How do I retrieve several counts with a single SQL query?

How can I use one SQL query to calculate different counts and return them all in one row? For instance:

SELECT shop_id,
       COUNT(*) AS count_total,
       SUM(CASE WHEN role = 'admin' THEN 1 ELSE 0 END) AS count_admin,
       SUM(CASE WHEN role = 'user' THEN 1 ELSE 0 END) AS count_user
FROM account_records
GROUP BY shop_id;

The example provided is an efficient and popular method to gather multiple counts in one query. In practice, similar formatting with CASE expressions has worked well in large-scale applications. For instance, when dealing with many categories, you can easily extend the pattern without performance penalties. Additionally, if your SQL platform supports the FILTER clause, it can further simplify the syntax. The key is to structure your query such that conditional aggregation is used to compile different measures into a single, cohesive data point.

i think the case approach is solid. maybe play with db-specific optimzations for clarity, but overall its simplest. sometimes a join based method can be easier read if you have lots of conditions.

hey, has anyone tried mixing window functions with these counts? i noticed some performance diffs in certain cases and thought a different approach might help. what do u think—anyone got experance with alternative methods?

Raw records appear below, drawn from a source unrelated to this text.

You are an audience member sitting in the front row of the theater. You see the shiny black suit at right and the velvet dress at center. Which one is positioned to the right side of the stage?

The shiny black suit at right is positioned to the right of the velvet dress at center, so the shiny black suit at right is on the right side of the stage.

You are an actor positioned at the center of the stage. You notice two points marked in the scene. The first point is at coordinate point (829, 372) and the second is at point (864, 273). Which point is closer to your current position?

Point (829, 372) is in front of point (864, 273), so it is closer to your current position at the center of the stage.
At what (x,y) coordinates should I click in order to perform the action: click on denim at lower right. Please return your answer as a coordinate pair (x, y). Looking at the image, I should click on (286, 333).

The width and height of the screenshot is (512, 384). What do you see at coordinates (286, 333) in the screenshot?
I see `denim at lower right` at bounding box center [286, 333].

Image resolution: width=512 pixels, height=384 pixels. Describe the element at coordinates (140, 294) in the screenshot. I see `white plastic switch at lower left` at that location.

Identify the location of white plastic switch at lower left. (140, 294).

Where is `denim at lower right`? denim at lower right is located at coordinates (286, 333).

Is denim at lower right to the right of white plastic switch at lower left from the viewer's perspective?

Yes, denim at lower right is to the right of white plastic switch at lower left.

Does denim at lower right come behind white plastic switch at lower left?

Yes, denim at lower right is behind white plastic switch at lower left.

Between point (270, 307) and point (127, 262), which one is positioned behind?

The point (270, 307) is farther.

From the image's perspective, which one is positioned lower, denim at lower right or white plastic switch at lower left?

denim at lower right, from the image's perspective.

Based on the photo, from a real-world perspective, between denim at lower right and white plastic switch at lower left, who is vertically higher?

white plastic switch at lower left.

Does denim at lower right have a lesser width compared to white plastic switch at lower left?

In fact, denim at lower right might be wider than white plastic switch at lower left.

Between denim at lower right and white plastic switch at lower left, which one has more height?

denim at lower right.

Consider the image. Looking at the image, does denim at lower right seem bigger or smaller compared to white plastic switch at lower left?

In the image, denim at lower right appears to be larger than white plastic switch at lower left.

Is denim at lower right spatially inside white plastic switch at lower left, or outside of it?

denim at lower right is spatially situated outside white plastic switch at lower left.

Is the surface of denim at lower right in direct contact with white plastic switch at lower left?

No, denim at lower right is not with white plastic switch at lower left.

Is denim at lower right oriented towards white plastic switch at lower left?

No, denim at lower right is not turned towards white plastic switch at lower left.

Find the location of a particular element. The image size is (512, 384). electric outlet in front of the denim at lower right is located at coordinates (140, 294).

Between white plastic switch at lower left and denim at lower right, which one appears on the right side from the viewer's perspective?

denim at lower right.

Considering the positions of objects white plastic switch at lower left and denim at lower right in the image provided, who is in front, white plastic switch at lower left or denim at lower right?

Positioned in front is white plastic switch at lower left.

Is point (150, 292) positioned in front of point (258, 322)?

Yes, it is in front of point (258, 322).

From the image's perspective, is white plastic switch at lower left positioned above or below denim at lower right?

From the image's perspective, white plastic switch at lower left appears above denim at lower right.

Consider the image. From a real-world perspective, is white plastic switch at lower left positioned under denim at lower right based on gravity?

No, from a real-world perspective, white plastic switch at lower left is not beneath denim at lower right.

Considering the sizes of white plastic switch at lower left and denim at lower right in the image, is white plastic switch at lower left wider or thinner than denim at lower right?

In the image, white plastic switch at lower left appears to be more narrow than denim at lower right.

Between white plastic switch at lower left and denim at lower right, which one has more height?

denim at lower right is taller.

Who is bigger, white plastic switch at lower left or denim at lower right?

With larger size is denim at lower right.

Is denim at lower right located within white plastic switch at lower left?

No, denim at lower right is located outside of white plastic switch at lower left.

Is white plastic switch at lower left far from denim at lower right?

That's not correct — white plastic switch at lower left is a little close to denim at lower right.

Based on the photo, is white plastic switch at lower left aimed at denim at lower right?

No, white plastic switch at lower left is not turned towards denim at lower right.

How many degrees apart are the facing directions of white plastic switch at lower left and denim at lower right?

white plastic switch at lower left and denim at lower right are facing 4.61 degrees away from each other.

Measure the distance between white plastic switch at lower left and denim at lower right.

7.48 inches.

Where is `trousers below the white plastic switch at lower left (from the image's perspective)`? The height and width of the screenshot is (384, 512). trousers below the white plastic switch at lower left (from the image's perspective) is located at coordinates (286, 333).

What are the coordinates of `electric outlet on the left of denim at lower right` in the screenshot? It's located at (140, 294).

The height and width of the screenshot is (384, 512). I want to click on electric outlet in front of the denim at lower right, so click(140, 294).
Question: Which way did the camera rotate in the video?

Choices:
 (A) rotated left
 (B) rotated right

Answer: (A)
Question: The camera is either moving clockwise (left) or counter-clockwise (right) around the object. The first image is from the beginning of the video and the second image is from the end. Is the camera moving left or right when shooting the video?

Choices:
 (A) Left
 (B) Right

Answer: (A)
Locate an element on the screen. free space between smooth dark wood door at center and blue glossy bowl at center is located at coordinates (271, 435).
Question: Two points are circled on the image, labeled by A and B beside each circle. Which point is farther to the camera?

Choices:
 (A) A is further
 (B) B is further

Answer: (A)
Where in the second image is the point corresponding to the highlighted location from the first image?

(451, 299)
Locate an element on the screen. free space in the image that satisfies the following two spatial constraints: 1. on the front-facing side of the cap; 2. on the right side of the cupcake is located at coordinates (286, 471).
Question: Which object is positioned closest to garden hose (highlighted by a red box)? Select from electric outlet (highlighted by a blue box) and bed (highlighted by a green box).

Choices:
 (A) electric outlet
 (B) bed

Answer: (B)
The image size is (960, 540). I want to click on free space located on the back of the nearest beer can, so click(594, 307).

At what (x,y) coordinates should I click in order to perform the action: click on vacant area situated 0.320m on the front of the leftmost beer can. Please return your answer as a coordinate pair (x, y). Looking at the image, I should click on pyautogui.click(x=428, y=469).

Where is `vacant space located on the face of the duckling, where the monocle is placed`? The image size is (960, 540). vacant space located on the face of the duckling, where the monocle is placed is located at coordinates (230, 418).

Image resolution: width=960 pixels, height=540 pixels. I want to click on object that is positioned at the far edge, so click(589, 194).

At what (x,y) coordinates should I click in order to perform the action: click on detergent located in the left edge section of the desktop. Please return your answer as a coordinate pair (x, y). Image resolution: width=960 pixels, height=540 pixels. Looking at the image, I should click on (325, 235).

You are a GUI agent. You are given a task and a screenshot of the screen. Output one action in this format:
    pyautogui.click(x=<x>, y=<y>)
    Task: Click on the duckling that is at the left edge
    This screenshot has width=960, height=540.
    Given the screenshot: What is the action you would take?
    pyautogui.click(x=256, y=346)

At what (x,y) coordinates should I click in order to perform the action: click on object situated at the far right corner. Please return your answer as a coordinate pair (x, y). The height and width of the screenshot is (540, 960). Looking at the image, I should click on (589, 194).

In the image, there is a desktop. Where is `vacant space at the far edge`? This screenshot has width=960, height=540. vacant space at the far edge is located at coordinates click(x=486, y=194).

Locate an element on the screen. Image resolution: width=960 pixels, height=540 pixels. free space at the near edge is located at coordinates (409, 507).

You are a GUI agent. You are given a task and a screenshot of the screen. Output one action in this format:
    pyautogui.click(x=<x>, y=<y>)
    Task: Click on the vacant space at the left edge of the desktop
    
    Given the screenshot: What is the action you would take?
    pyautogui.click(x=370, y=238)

Based on my experience, while the CASE approach is straightforward and intuitive, there are scenarios where using nested queries or common table expressions (CTEs) can provide additional flexibility and clarity, especially if the query grows more complex over time. I have found that breaking down the computation into multiple steps using CTEs can make the query easier to maintain and debug. This method proves particularly useful when dealing with multiple conditional values or additional aggregation logic, as it separates concerns and can improve readability without sacrificing performance significantly.

I’ve seen a few folks use separate subqueries joined on common keys. It can help when conditions get pretty complex. might be worth trying if your db has checks where indexes are more tuned to simple aggregates. testing is key to see which method perfroms better.